_Work item_
Could the records below please be retyped exactly, with their pictures left out?

Information supplied: Begin

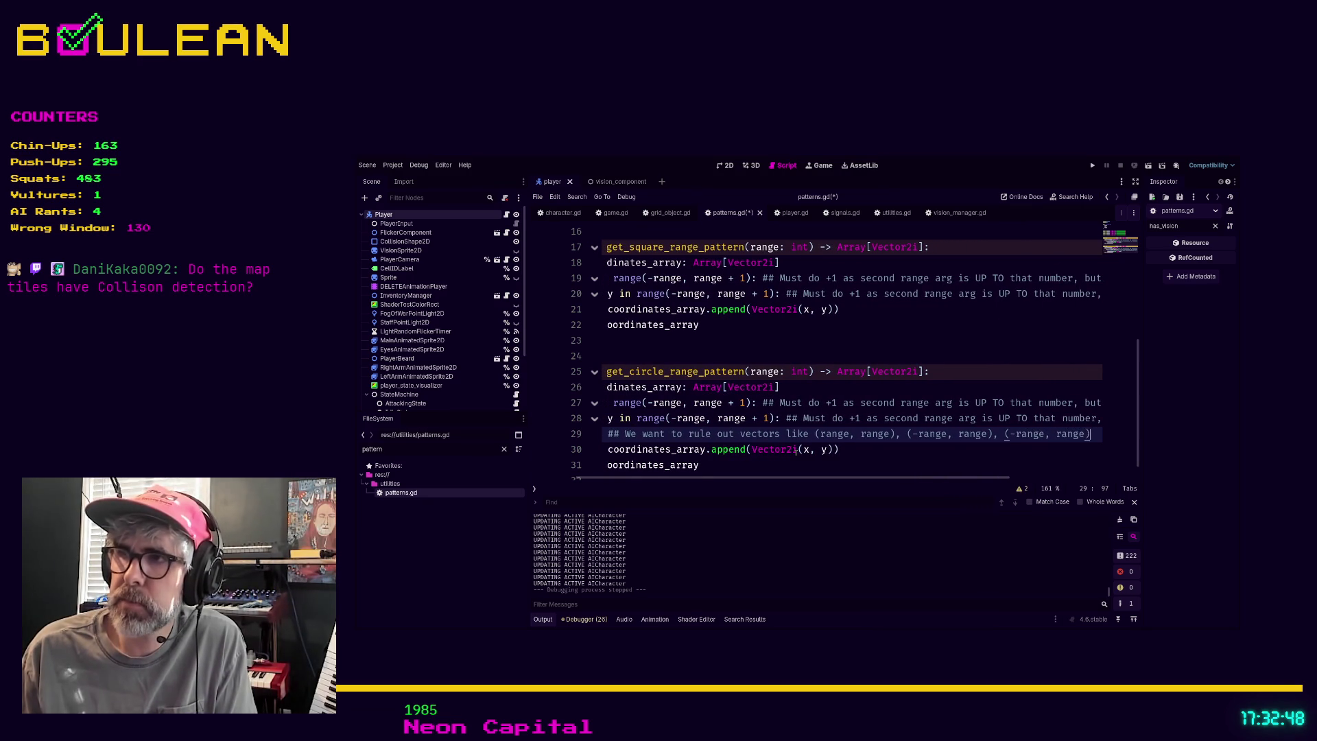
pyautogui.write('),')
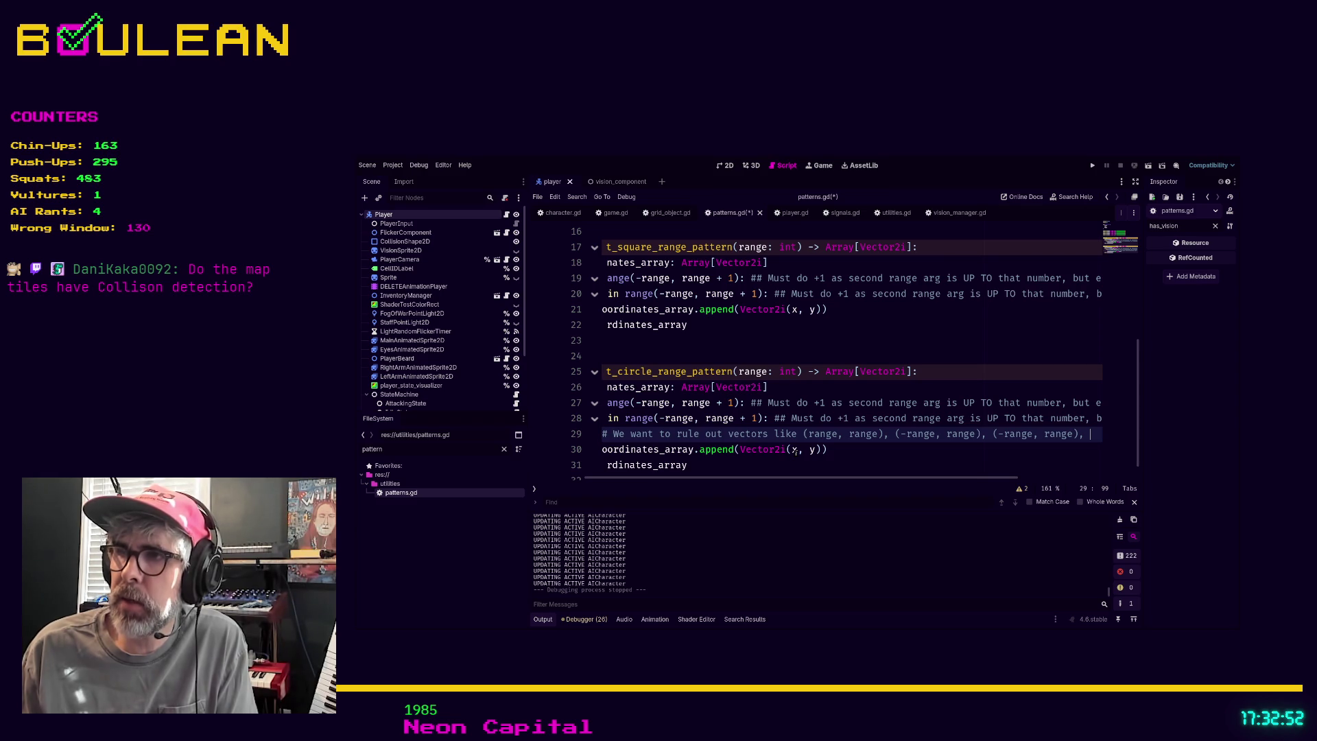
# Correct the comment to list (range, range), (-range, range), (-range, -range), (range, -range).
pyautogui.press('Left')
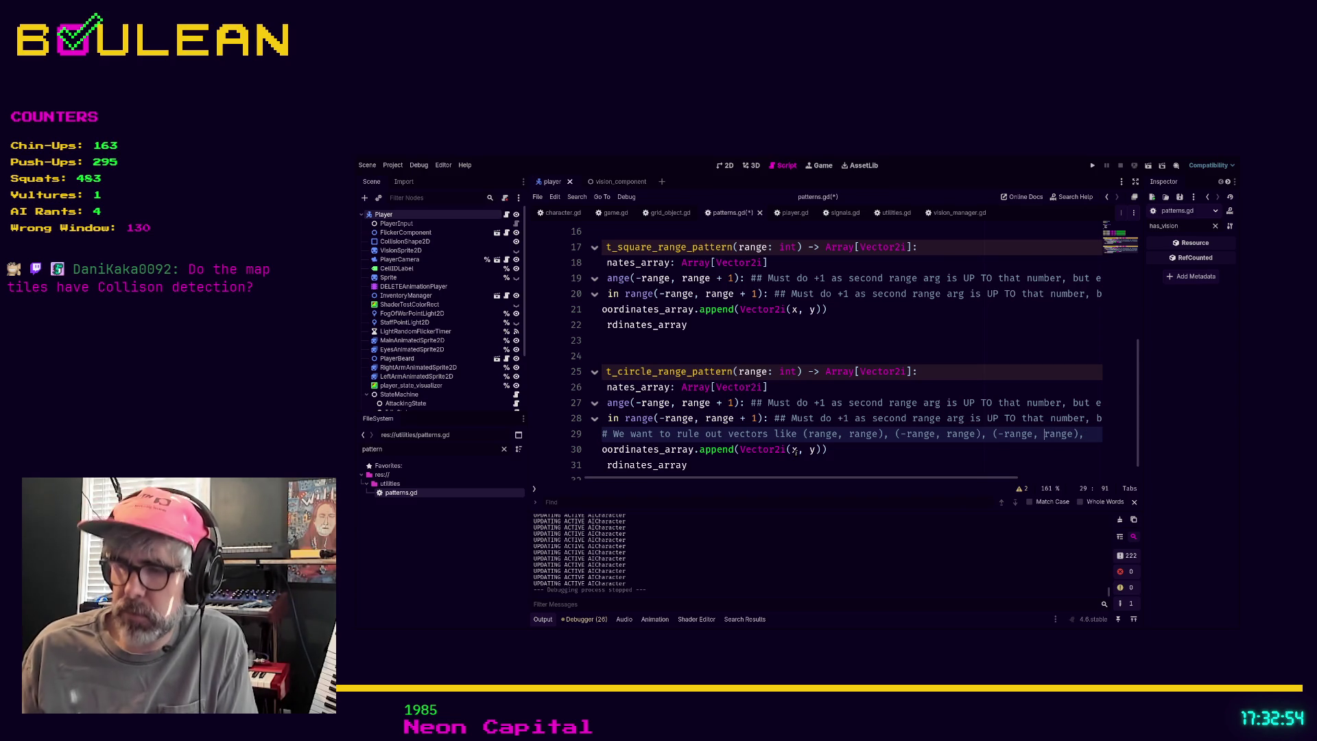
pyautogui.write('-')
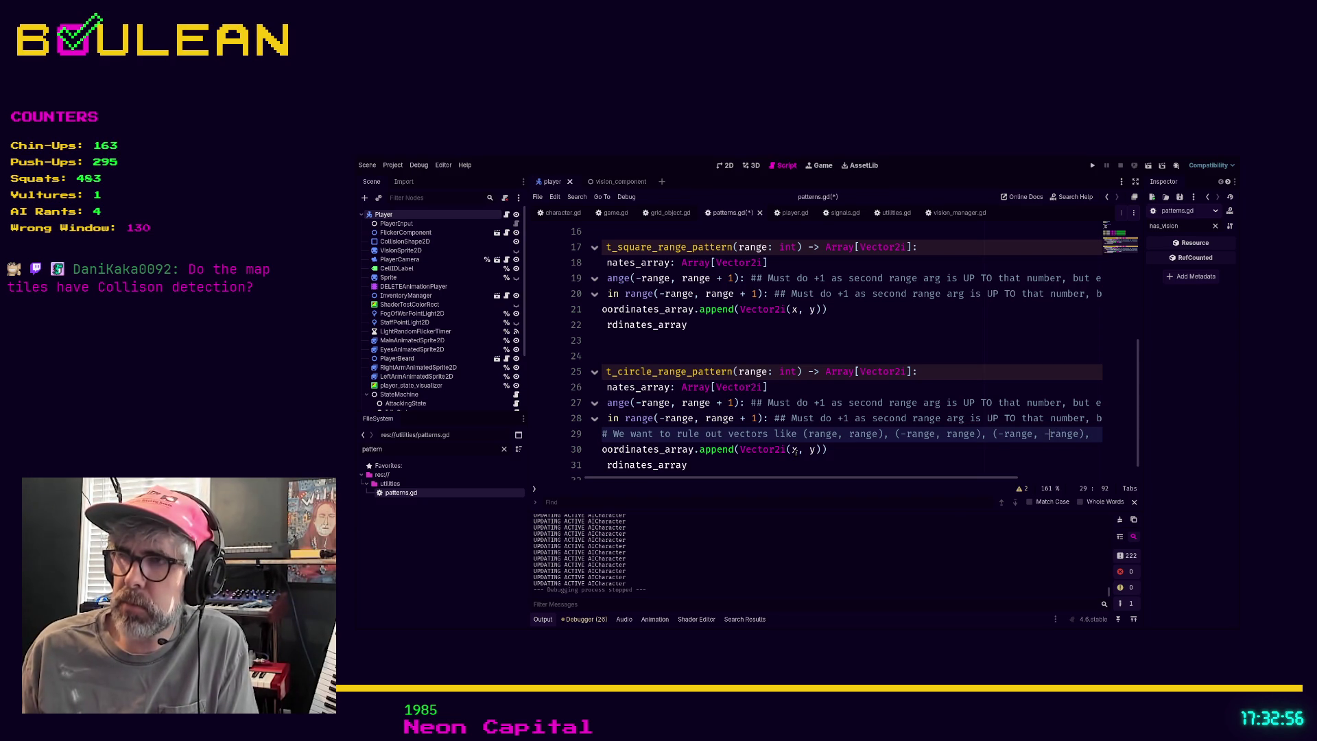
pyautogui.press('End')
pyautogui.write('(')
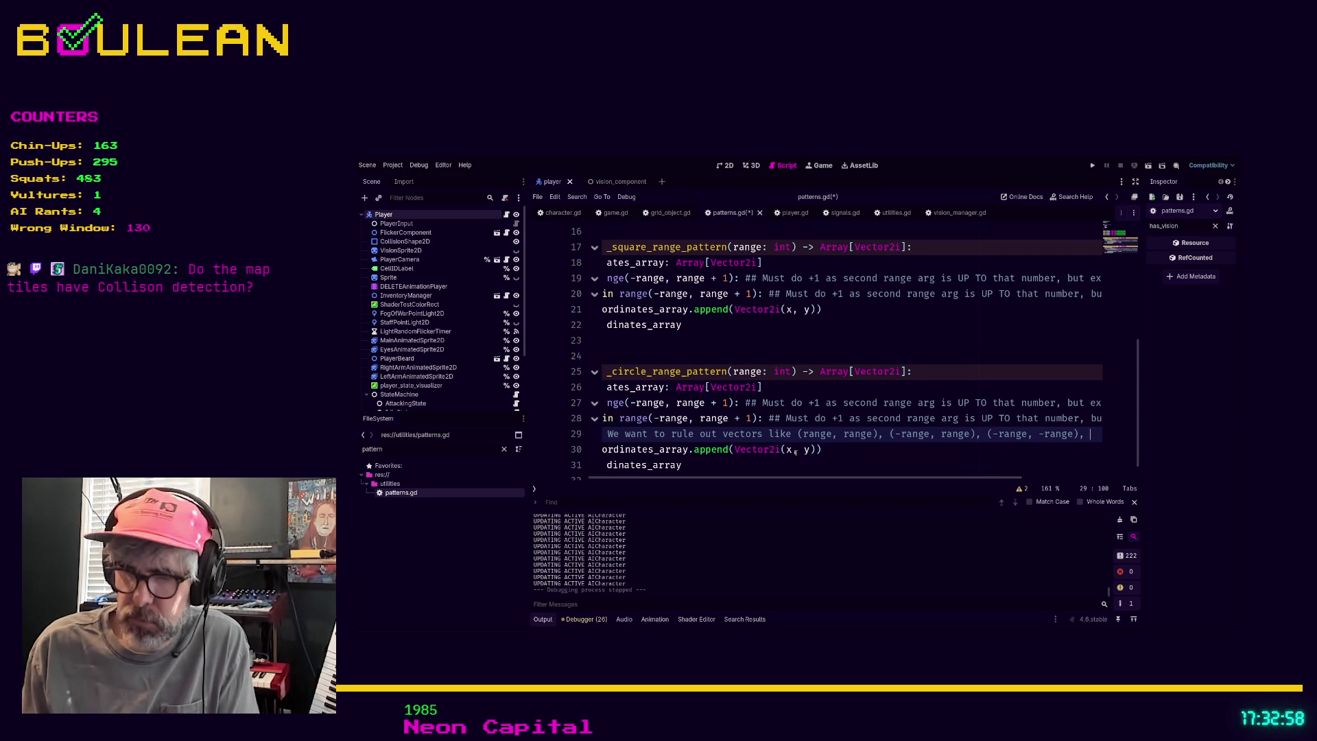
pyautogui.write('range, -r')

Information supplied: End

_Answer space_
pyautogui.write('),')
# Correct the comment to list (range, range), (-range, range), (-range, -range), (range, -range).
pyautogui.press('Left')
pyautogui.write('-')
pyautogui.press('End')
pyautogui.write('(')
pyautogui.write('range, -r')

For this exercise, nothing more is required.